• _Provided text_:
I certainly agree with the comment about smr_enter(). On at least arm64, atomic_add_acq_int()'s acquire semantics apply only to the load; subsequent loads can be reordered with the store. I believe this is true with LSE atomics as well as the original LL/SC atomics. I also agree that the code is fine on Intel since atomic instructions prevent store-load reordering. Our atomic(9) documentation doesn't really call out this subtlety. We might have similar bugs elsewhere. I need to think about smr_poll() a bit more. > Moreover, smr_poll() absolutely needs a full memory barrier on entry, the `atomic_load_acq_int` performed by `smr_poll` aren't sufficient. The suggested patch adds two barriers to smr_poll_scan() and none to smr_poll(), is that intentional?
(In reply to Konstantin Belousov from comment #3) > That said, atomic_add_acq on x86 has the sequentially consistent semantic already (which is why you said that it works on Intel, right?). So the #ifdef from the patch in smr_enter() is not needed, use seq_cst fence for all arches. The ifdef makes some sense as an optimization. On x86 we can combine the store and barrier into one instruction, so why not do that?

• _Required actions_:
1. Using the thread on smr_enter() and smr_poll(), say whether each statement agrees with it, and quote the deciding words for each: (a) On arm64, the acquire semantics of atomic_add_acq_int() cover only the load. (b) The suggested patch adds barriers to smr_poll() itself. (c) The atomic(9) documentation clearly explains this ordering subtlety.
2. Reproduce word for word the part of the thread on smr_enter() and smr_poll() that opens with the words containing "(In reply to" and closes with "not do that?".

• _Excerpted records_:
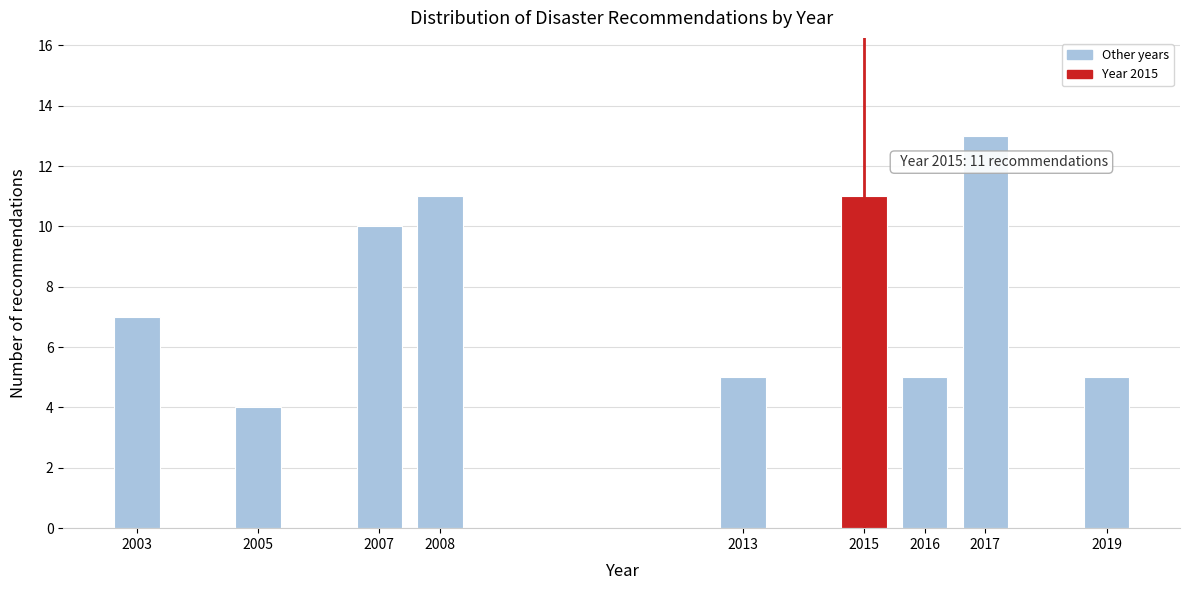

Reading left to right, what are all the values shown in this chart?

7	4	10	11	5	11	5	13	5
--
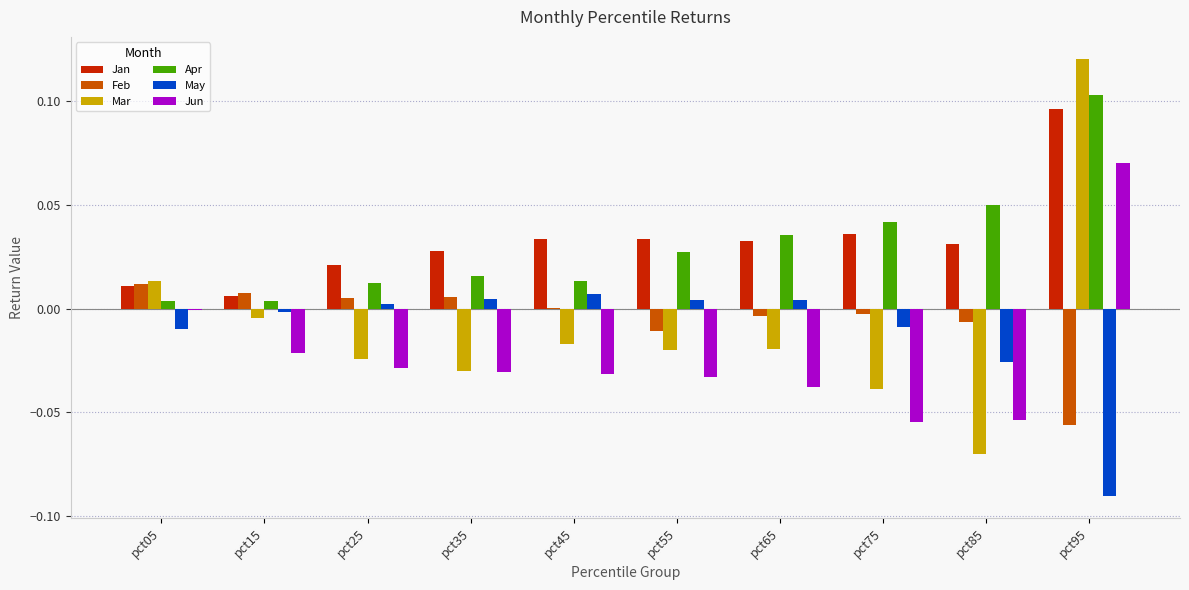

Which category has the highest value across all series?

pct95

• _Responses per task_:
1.
(a) Yes: "On at least arm64, atomic_add_acq_int()'s acquire semantics apply only to the load"
(b) No: "The suggested patch adds two barriers to smr_poll_scan() and none to smr_poll()"
(c) No: "Our atomic(9) documentation doesn't really call out this subtlety."

2.
(In reply to Konstantin Belousov from comment #3) > That said, atomic_add_acq on x86 has the sequentially consistent semantic already (which is why you said that it works on Intel, right?). So the #ifdef from the patch in smr_enter() is not needed, use seq_cst fence for all arches. The ifdef makes some sense as an optimization. On x86 we can combine the store and barrier into one instruction, so why not do that?